## TRY IT
Please copy the lines below, exactly as they are, from the one with "corso comincia qui." through the one with "om water te splitsen in Wat", and leave out the pictures.

───── EXERCISE DATA ─────

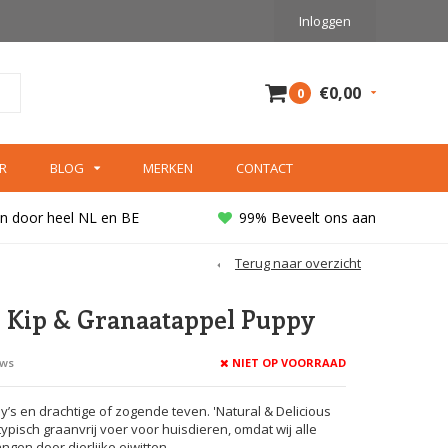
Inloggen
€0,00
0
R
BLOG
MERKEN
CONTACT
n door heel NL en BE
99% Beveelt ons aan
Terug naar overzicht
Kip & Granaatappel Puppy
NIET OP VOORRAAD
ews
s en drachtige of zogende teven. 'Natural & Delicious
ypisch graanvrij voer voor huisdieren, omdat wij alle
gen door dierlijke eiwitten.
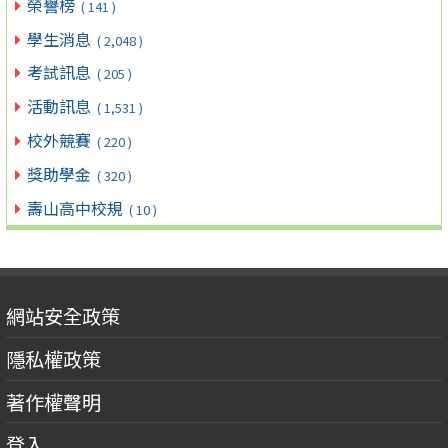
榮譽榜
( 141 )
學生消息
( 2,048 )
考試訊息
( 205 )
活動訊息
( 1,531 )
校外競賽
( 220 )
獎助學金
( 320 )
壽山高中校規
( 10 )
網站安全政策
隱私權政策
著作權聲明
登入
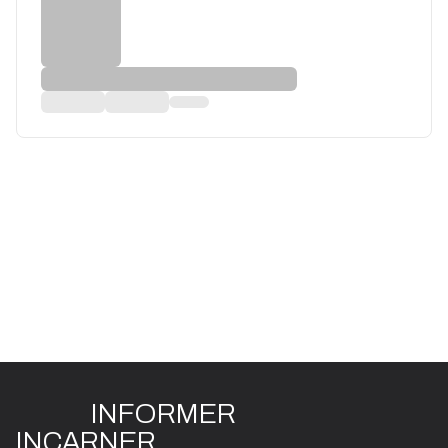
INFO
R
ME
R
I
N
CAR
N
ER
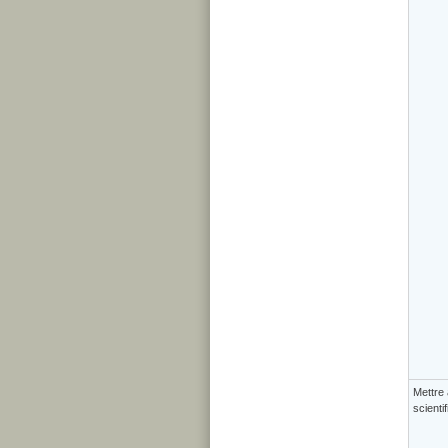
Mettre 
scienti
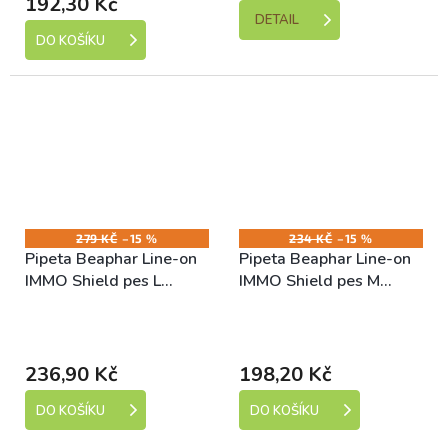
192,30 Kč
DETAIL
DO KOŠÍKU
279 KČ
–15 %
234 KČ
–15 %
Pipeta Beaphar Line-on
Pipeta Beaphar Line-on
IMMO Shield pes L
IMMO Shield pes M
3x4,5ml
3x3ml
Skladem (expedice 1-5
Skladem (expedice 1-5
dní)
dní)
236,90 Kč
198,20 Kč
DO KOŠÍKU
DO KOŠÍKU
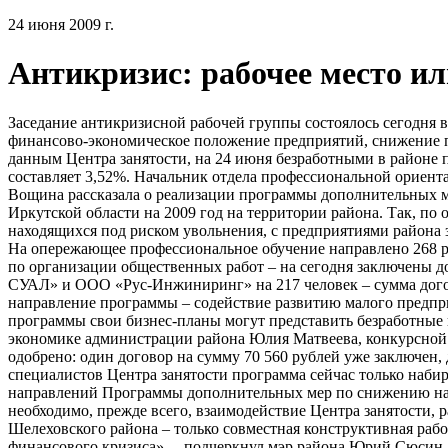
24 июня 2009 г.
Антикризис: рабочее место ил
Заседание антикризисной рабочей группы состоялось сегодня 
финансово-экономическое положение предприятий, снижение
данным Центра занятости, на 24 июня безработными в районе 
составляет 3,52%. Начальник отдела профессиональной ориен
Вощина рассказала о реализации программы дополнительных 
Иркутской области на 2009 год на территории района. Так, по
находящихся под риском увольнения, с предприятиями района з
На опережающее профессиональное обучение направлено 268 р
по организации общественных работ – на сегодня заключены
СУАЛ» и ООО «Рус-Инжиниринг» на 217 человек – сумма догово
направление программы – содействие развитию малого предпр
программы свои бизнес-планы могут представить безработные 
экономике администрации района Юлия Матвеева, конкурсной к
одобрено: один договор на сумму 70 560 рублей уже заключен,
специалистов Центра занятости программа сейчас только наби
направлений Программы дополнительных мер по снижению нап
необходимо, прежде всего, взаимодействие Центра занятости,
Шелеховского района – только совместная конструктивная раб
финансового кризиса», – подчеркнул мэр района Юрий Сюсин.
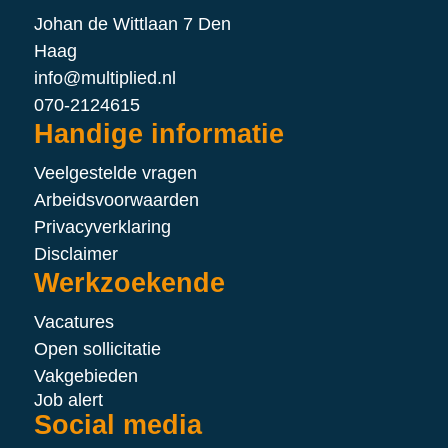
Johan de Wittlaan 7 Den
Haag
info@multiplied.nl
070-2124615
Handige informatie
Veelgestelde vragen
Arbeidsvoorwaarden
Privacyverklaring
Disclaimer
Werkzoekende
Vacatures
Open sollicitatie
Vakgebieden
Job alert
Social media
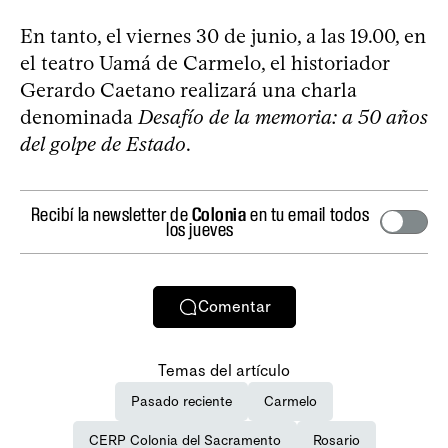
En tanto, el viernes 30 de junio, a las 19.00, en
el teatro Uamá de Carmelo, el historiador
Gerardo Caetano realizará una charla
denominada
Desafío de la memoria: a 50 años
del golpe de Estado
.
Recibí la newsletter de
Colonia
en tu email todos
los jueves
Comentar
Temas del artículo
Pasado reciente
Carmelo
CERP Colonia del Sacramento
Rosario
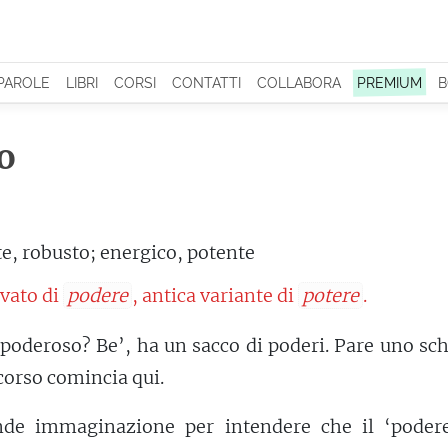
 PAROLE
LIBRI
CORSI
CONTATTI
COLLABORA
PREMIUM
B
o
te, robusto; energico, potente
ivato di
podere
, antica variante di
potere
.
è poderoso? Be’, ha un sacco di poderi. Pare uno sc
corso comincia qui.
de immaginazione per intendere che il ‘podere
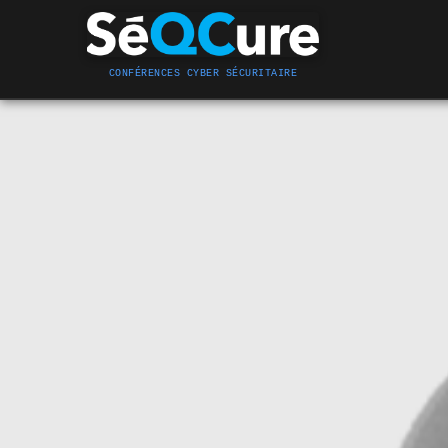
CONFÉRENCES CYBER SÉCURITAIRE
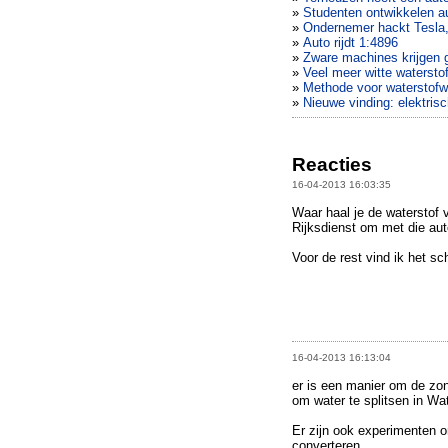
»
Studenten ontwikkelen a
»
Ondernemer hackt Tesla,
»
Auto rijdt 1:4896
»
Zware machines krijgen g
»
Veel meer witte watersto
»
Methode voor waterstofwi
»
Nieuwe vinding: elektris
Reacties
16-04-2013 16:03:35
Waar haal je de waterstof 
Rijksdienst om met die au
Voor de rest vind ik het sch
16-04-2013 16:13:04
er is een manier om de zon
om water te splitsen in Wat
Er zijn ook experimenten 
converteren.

─────

## ANSWER TO THE PROBLEM
corso comincia qui.
de immaginazione per intendere che il ‘podere
CONFÉRENCES CYBER SÉCURITAIRE
»
Studenten ontwikkelen a
»
Ondernemer hackt Tesla,
»
Auto rijdt 1:4896
»
Zware machines krijgen g
»
Veel meer witte watersto
»
Methode voor waterstofwi
»
Nieuwe vinding: elektris
Reacties
16-04-2013 16:03:35
Waar haal je de waterstof 
Rijksdienst om met die au
Voor de rest vind ik het sch
16-04-2013 16:13:04
er is een manier om de zon
om water te splitsen in Wat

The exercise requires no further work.